* BRIEF A: Copy the entries starting at the line that contains "left knee: (425, 281, -38)" and ending at the line that contains "left knee: (540, 249, 4)", including both of those lines.

* EXCERPT PROVIDED:
S3 — Manifest schema omits live StoragePath fields without re-homing them

Where: 03 §7 table vs settings.go:90-103. What: Today's StoragePath carries Label, IsDefault, Schedulable, StoppedStacks, Decommissioned/DecommissionedAt/MigratedTo. The manifest covers state (attached/ disconnected/decommissioned) and durable_id, but drops: Label (human name, e.g. "Külső HDD 1TB" — UI), Schedulable/IsDefault (default placement target for new apps), StoppedStacks (which apps to restart on reconnect — app-domain), MigratedTo (decommission target pointer). Why it matters: 02 named this manifest as the contract that the settings.StoragePath reshape depends on. Silently dropped fields become lost behavior (no default-drive choice, no restart-after-reconnect list, no friendly labels). Suggested fix: Either add Label + a placement-default marker to the manifest, or explicitly state which fields re-home to the controller's settings (StoppedStacks and Label are plausibly controller-side; default/schedulable placement must live wherever placement decisions are made). Make the split explicit so neither side assumes the other owns it.

* BRIEF B: In the review note on the manifest schema, why does the suggested fix call for making the field split between the manifest and the controller's settings explicit?

(Images with localized body landmarks)
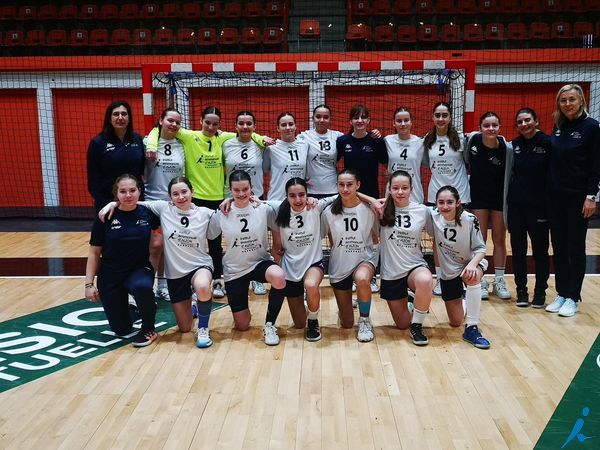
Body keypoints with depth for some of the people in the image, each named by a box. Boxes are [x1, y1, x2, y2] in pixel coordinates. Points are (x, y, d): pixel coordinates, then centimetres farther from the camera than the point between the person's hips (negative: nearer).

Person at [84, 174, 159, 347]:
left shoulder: (148, 213, -8)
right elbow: (94, 253, -2)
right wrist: (89, 284, -5)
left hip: (140, 270, -1)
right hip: (110, 275, 1)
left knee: (142, 286, -38)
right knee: (121, 329, 4)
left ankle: (148, 329, -11)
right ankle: (136, 311, 40)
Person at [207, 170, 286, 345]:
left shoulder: (264, 209, -9)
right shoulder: (221, 214, -7)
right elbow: (208, 237, 5)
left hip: (260, 262, -1)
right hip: (234, 270, 1)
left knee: (279, 278, -38)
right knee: (242, 326, 4)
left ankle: (269, 324, -13)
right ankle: (242, 311, 44)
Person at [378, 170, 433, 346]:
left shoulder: (422, 211, -3)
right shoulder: (383, 209, -4)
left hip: (415, 266, -1)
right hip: (390, 272, 1)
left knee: (425, 281, -38)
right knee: (402, 324, 7)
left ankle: (417, 326, -14)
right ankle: (406, 302, 43)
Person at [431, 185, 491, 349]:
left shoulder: (469, 219, -22)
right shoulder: (433, 217, -16)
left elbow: (480, 249, -16)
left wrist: (472, 264, -37)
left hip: (471, 264, -3)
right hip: (448, 272, 3)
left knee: (472, 277, -42)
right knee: (455, 322, 9)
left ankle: (472, 328, -29)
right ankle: (463, 301, 46)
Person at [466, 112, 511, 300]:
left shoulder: (505, 147, -18)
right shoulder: (473, 139, -12)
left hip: (499, 197, -1)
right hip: (478, 195, 1)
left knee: (499, 239, 7)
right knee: (480, 239, 2)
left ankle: (499, 281, 18)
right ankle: (479, 280, 14)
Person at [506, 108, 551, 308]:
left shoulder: (547, 143, -6)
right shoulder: (514, 145, 6)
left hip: (538, 205, -4)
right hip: (516, 204, 4)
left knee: (540, 249, 4)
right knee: (518, 249, 8)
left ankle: (540, 292, 16)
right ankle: (521, 290, 19)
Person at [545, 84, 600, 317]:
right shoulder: (558, 127, 8)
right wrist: (548, 189, 6)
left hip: (578, 197, -5)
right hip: (555, 195, 5)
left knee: (575, 247, 4)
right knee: (558, 246, 9)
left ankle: (573, 297, 13)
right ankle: (561, 293, 20)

* RESULT A:
left knee: (425, 281, -38)
right knee: (402, 324, 7)
left ankle: (417, 326, -14)
right ankle: (406, 302, 43)
Person at [431, 185, 491, 349]:
left shoulder: (469, 219, -22)
right shoulder: (433, 217, -16)
left elbow: (480, 249, -16)
left wrist: (472, 264, -37)
left hip: (471, 264, -3)
right hip: (448, 272, 3)
left knee: (472, 277, -42)
right knee: (455, 322, 9)
left ankle: (472, 328, -29)
right ankle: (463, 301, 46)
Person at [466, 112, 511, 300]:
left shoulder: (505, 147, -18)
right shoulder: (473, 139, -12)
left hip: (499, 197, -1)
right hip: (478, 195, 1)
left knee: (499, 239, 7)
right knee: (480, 239, 2)
left ankle: (499, 281, 18)
right ankle: (479, 280, 14)
Person at [506, 108, 551, 308]:
left shoulder: (547, 143, -6)
right shoulder: (514, 145, 6)
left hip: (538, 205, -4)
right hip: (516, 204, 4)
left knee: (540, 249, 4)

* RESULT B: The split should be explicit so that neither side assumes the other owns the dropped fields. Otherwise fields that are silently dropped turn into lost behavior, such as no default-drive choice, no restart-after-reconnect list and no friendly labels.